Europe's Climate Urgency: Driven by Green Ideals or Fear of an African Refugees?

massanishi | 11 points

The author says "It's deeply rooted in a fear of a future defined by uncontrollable, continuous migration crises fueled by a climate-ravaged, demographically exploding African continent", as if this is a bad thing. Uncontrollable, continuous migration is a very bad thing. How is that not a bad thing? Also why would this problem even belong to Europe?

I don't think the politics of the average person think this many steps ahead, but if they did it would be a legitimate concern, especially given the struggles Europe has experienced trying to assimilate the migrants it currently has.

guywithahat | 17 hours ago

Why do we Europeans care? Because climate change is destroying the foundations of our life. The real question should be why are others caring less?

But back to us Europeans: Since we already have "basically" everything we want (including low inequality), we can afford to look forward to dangers that lurk only on the horizon. Also, our politicians do listen to their voters (at least sometimes) because media is less corrupt and votes count. This all helps.

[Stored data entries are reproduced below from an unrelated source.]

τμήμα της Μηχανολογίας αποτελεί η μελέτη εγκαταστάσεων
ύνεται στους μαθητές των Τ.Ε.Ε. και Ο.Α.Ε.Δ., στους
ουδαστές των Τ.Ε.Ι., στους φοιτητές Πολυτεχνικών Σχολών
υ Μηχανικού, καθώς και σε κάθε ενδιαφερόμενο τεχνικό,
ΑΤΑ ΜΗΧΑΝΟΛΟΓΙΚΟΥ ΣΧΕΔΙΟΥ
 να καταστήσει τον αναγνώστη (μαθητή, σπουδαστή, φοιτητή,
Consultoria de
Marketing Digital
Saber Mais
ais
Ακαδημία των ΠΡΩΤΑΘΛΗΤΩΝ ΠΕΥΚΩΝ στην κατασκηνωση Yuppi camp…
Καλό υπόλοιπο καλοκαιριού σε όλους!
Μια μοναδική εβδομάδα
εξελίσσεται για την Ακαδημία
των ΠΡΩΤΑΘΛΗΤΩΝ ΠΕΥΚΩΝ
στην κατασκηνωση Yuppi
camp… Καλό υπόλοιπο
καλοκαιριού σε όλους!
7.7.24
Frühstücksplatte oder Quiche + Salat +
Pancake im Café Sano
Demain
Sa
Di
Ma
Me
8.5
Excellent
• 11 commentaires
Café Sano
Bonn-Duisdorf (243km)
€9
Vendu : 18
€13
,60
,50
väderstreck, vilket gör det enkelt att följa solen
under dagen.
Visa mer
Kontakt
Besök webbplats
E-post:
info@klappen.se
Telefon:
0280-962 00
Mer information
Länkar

Nonetheless, Europe is still too slow and we are heading right into the climate desaster anyway. But at least we did and do something. Yes, it lets me sleep better.

Tarsul | 16 hours ago

The immigrants arriving to the south of italy/greece from libya are Egyptians, syrians, sudanese, afghans, bangladeshi etc. Not subsaharan.

There is no significant migration of subsaharan africans to the north of Africa. They want to go to europe, and pay smugglers to get them there.

The article is out of touch with reality. That said, mass migration due to climate change SHOULD of course be a great fear for europe.

seydor | 16 hours ago

>"By investing in climate mitigation and renewable energy projects within Africa, Europe hopes to stabilize the continent at its source—to make life bearable enough that millions don't feel compelled to leave."

Aren't parts of the EU already encouraging them to migrate to plug labor holes in their demographically top-heavy systems and keep wages down? Wouldn't that outweigh these efforts?

9x39 | 16 hours ago

Isn't a better question: why would it matter?

Whichever is true, we all benefit, so why agitate over it? Conflating the two issues will not generate a single iota of good so drop it.

herghost | 16 hours ago

This is like scorpion-turtle parable crossing a river. Europe is on a raft. At some point the raft begins to sink = all drown. They need to save Africa to save themselves.